Mis primeras andanzas por el mundo de los blogs se remontan a una época bastante convulsa de mi vida, más o menos el momento en el que me di cuenta de que el deseo y la cobardía mueven el mundo. O lo que es lo mismo, el follar y la incoherencia. Por supuesto, implosioné, explosioné formando una gran onda expansiva, y lo puse todo perdido. En ese orden, si no recuerdo mal.
El resto de mi vida ficticia se remonta a mucho antes. Por caprichos de la cigüeña acabé naciendo en la cosmopolita Ginebra (yo soy más de vodka), donde ya me decía mi madre que acabaría dedicándome al oficio de la peluquería, aunque siempre he dudado de su objetividad (todavía puedo ver en mis pesadillas las Barbies convertidas en adefesios pornográficos tras pasar por mis manitas inocentemente pervertidas). Pero el destino quiso que nos mudáramos a vivir a Getafe cuando yo tenía siete años. No sé si aquel cambio de aires me sentó bien o mal, pero sí que sé que algo queda de aquel tiempo que estuve viviendo en Suiza, a veces me siento una especie de español incompleto, pero me gusta. Qué coño, me encanta.

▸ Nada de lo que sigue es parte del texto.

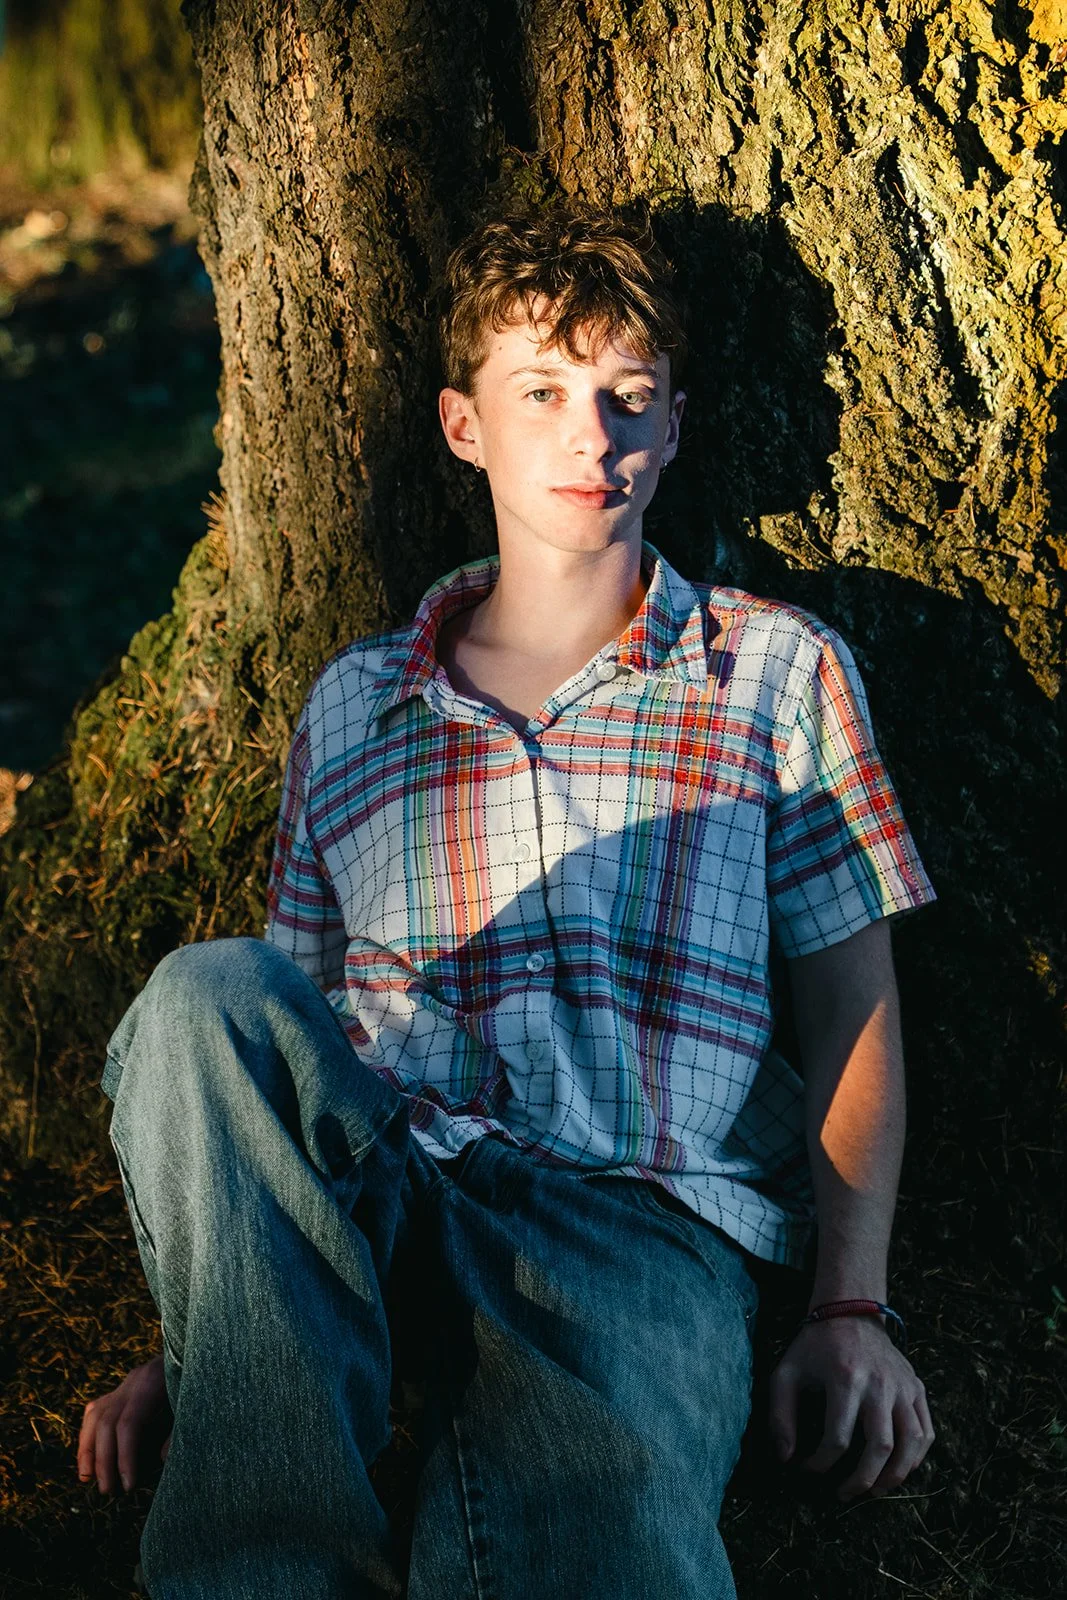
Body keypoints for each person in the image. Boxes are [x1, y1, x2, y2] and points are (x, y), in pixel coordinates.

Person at [76, 206, 936, 1599]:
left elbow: (852, 1007)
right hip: (383, 1181)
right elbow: (269, 1064)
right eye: (541, 393)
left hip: (634, 1220)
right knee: (206, 992)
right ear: (464, 425)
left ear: (672, 428)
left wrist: (848, 1306)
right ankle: (264, 1545)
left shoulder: (774, 674)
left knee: (594, 1562)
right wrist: (211, 1335)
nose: (590, 438)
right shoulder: (356, 704)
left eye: (626, 399)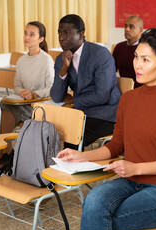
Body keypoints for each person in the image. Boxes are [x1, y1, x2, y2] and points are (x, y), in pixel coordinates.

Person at [56, 28, 156, 230]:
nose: (137, 64)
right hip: (131, 180)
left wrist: (135, 167)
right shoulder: (128, 99)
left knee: (98, 218)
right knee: (93, 202)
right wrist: (80, 156)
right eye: (136, 57)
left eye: (146, 60)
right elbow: (116, 145)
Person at [50, 14, 121, 149]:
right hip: (82, 113)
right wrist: (64, 70)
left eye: (66, 33)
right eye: (59, 33)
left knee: (72, 137)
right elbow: (56, 96)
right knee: (52, 130)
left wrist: (74, 100)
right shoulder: (61, 59)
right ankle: (51, 168)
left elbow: (102, 95)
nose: (61, 38)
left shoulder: (100, 54)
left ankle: (70, 168)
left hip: (107, 114)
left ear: (81, 35)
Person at [0, 21, 54, 134]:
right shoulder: (21, 60)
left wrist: (34, 94)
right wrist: (22, 92)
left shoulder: (47, 60)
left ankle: (5, 150)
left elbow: (51, 87)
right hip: (23, 101)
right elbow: (17, 86)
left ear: (41, 39)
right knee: (2, 106)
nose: (26, 37)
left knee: (7, 112)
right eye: (25, 33)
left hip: (39, 104)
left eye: (31, 34)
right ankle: (6, 149)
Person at [112, 15, 144, 88]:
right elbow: (111, 71)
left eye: (131, 27)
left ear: (140, 30)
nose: (127, 29)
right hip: (121, 87)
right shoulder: (119, 47)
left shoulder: (145, 48)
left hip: (141, 89)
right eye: (126, 26)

Una sucesión de decisiones más o menos acertadas, más o menos meditadas, y más o menos aleatorias hizo que acabara estudiando física e ingeniería de materiales en una conocida universidad púbica de Madrid (sí, incluso los frikis echan kikis en los baños de la facultad de físicas). No sé si lo llamaría los mejores años de mi vida por cómo acabó todo aquel puré de vísceras y huesos, recordemos que implosioné, explosioné formando una gran onda expansiva, y lo puse todo perdido, pero tengo que admitir que mereció la pena mientras duró.
Desde que acabé de estudiar, me dedico a coquetear con todo lo que me parece interesante y me supone un reto intelectual en algún sentido, aparte de intentar triscarme a todo lo que se mueve. Por supuesto, todo esto va encaminado a unos fines muy concretos, léase, comprarme una moto con sidecar, una Volkswagen Caravelle del año de la tana (la que llevaban los hippies), y un topo como animal de compañía. Esto me llevó a vivir un año en Japón, memorable en todos los sentidos, con una redondez de tres capas atómicas de variación máxima. Y esto me ha llevado a donde estoy ahora, haciendo una tesis en Nueva Zelanda.
No soy muy hablador, si no tengo nada que decir me suelo callar. No me asustan los silencios incómodos. Me encanta pensar. Y odio pensar. Soy menos espontáneo que una lata de judías, puedo contar el chiste más gracioso del mundo sin llegar a esbozar una sonrisa. Me gusta nadar. Soy el paradigma de la tranquilidad mental, un modelo de discreción, y un domador de impulsos. Mi lógica escapa a la de muchos, incluso mis amigos me siguen mirando raro, sobre todo cuando me entran ataques de risa sin motivo aparente… El piropo que más agradezco es que me digan que después de tanto tiempo sigo siendo una caja de sorpresas, los te quieros forzados me ponen triste. Muy triste. Muchas personas van desfilando por mi vida, pero sé que los que realmente valen la pena son sólo unos pocos elegidos por mi corazoncito y mis circunstancias.
Algún día mandaré todo a tomar por culo y acabaré abriendo una panadería. O lo dejaré todo por la música (suponiendo que la música no me abandone antes…). O venderé mis memorias en un mercado de abastos tras haberme agarrado una cogorza infecta con mis amigos de toda la vida, que para entonces ya estarán casados, con hijos, divorciados, o habrán caído en el alcoholismo y/o las drogas. O puede que incluso decida finalmente dedicarme al porno. Pero creo que para eso tendré que esperar a la próxima implosión, explosión que forme una gran onda expansiva, y lo ponga todo perdido.